Frequently Asked Questions

Are Japanese kitchen shears worth the premium over basic scissors?

Yes. Quality kitchen shears last years, maintain their edge, and handle tasks that cheap scissors struggle with (poultry joints, tough packaging). The $15-30 investment in a Tojiro or Kai pair pays for itself in convenience and durability.

Can I sharpen kitchen shears at home?

You can hone serrated kitchen shears with a ceramic rod (run the rod along the serrated edge). For smooth-blade shears, a fine whetstone works. However, professional sharpening (available at most Japanese knife stores) produces the best results and costs $5-10.

Should kitchen shears come apart?

Strongly recommended. Come-apart shears allow thorough cleaning between the blades where food particles accumulate. Fixed-joint shears are harder to clean completely and may harbor bacteria in the joint area. The Kai SELECT 100 and Shun both feature come-apart designs.

How often should I replace kitchen shears?

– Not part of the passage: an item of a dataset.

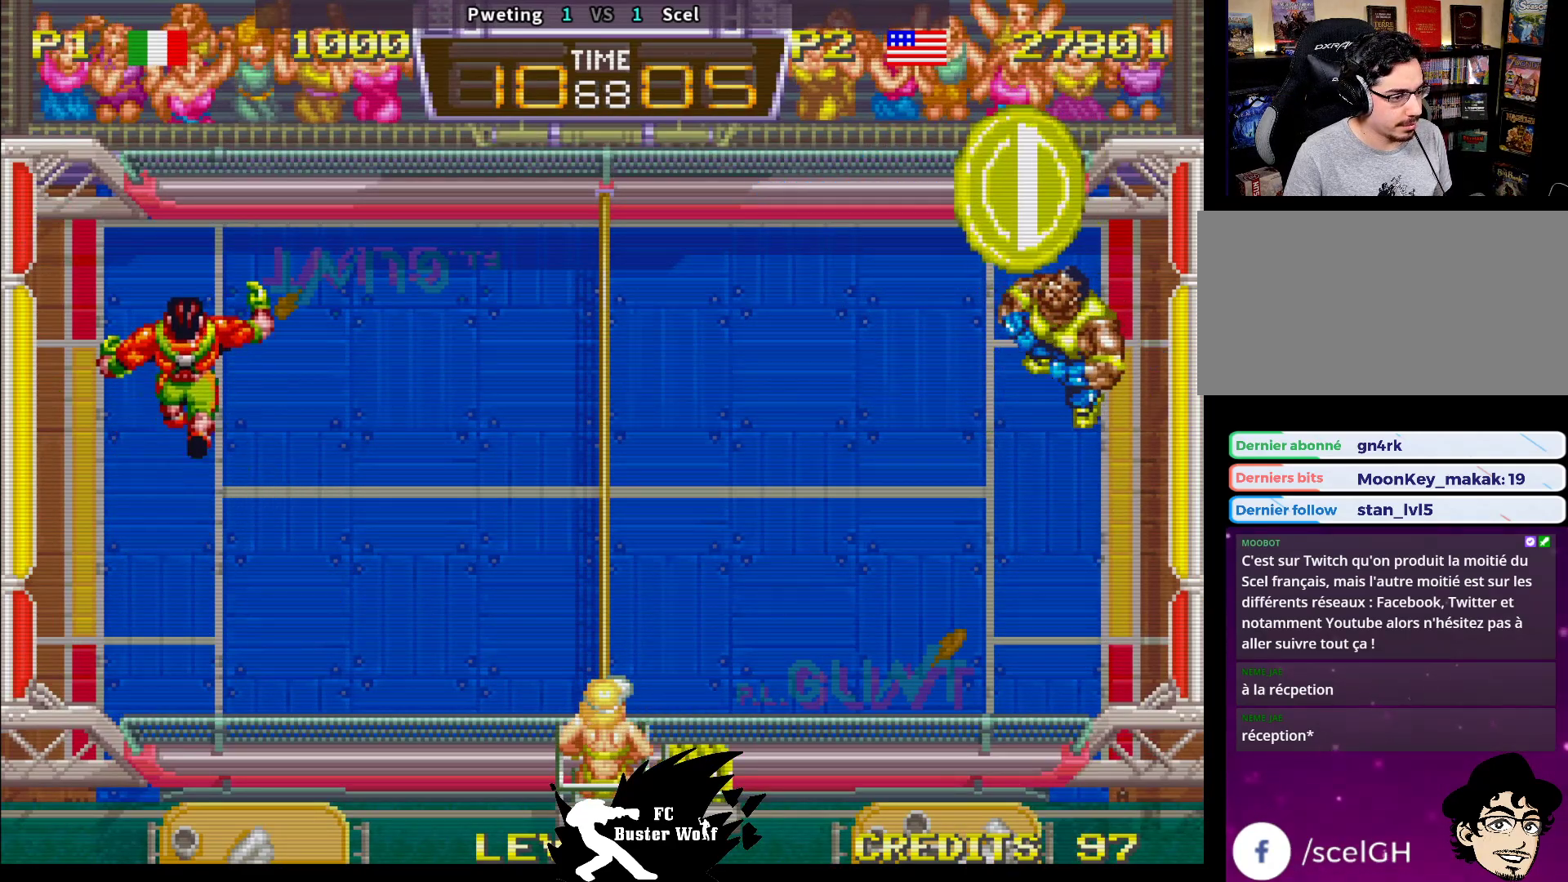
{"buttons": [], "left_stick": "down-left", "events": [[183, "left_stick", "down-left"], [217, "SQUARE", "down"], [317, "SQUARE", "up"]]}
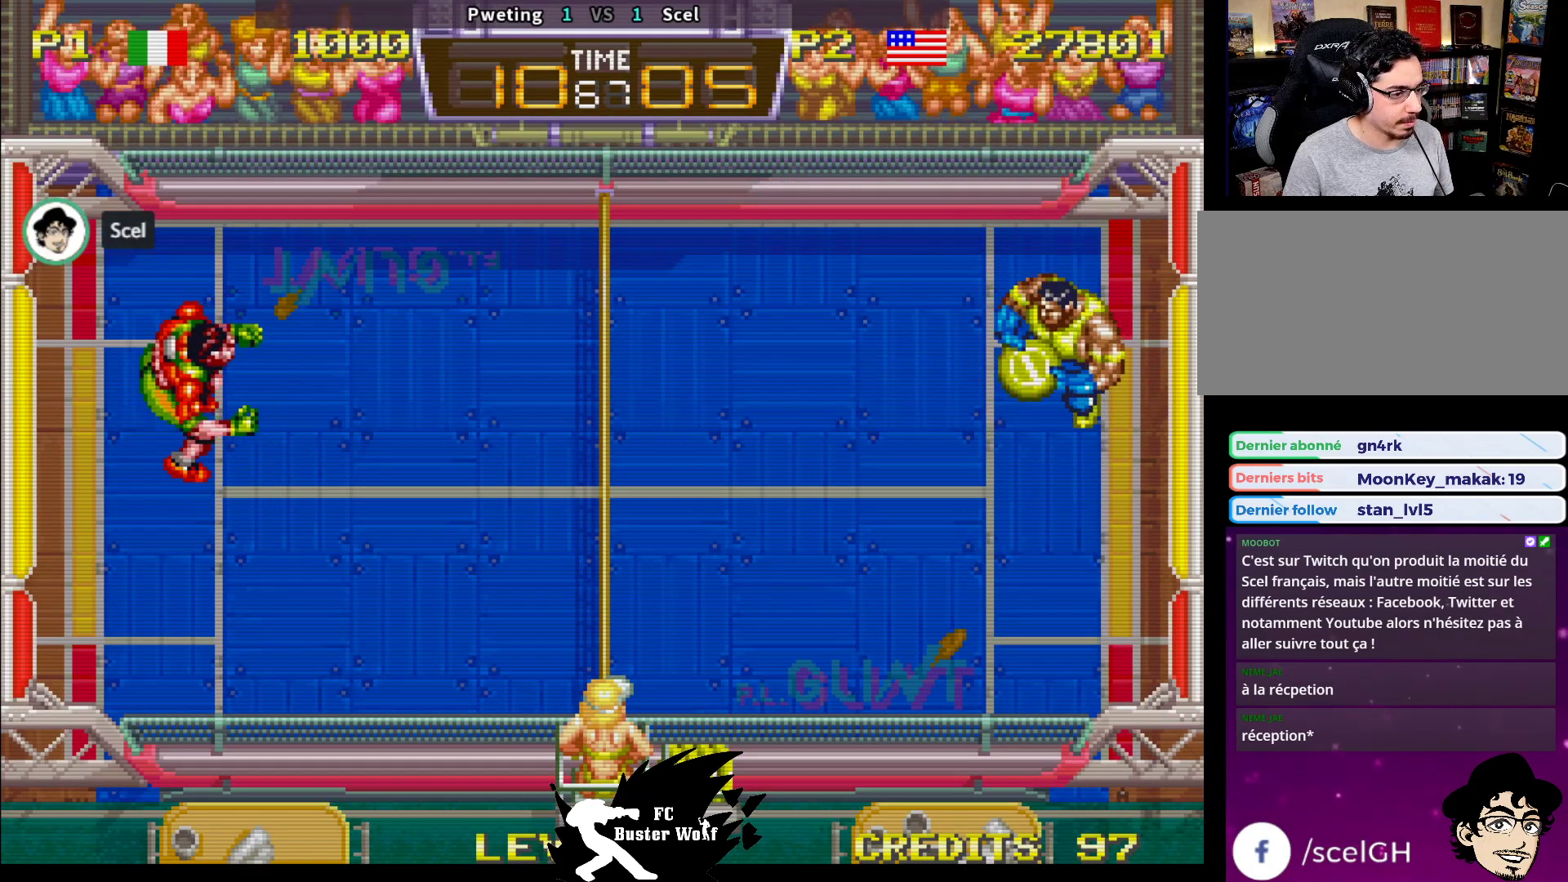
{"buttons": [], "left_stick": "down-left", "events": [[183, "SQUARE", "down"], [267, "SQUARE", "up"]]}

Quality Japanese kitchen shears (Kai, Shun, Tojiro) last 5-10+ years with proper care and occasional sharpening. Replace them when the joint becomes loose and wobbly, or when sharpening no longer restores cutting performance. Cheap kitchen scissors may need replacement every 1-2 years.

What’s the difference between kitchen shears and poultry shears?

Standard kitchen shears handle poultry well, but dedicated poultry shears have a curved, heavier blade designed specifically for breaking down whole chickens and cutting through larger bones. If you spatchcock whole birds weekly, poultry shears are worth the investment. For occasional chicken thigh work and general kitchen tasks, standard kitchen shears like the Kai SELECT 100 are sufficient. Our Japanese kitchen knives guide discusses how shears and knives complement each other in a well-equipped Japanese kitchen.

Can I use kitchen shears as general-purpose scissors?

We advise against it. Kitchen shears should be reserved for food tasks only — cutting paper and other materials dulls the blade and contaminates the cutting edge. Keep dedicated craft scissors for non-food tasks.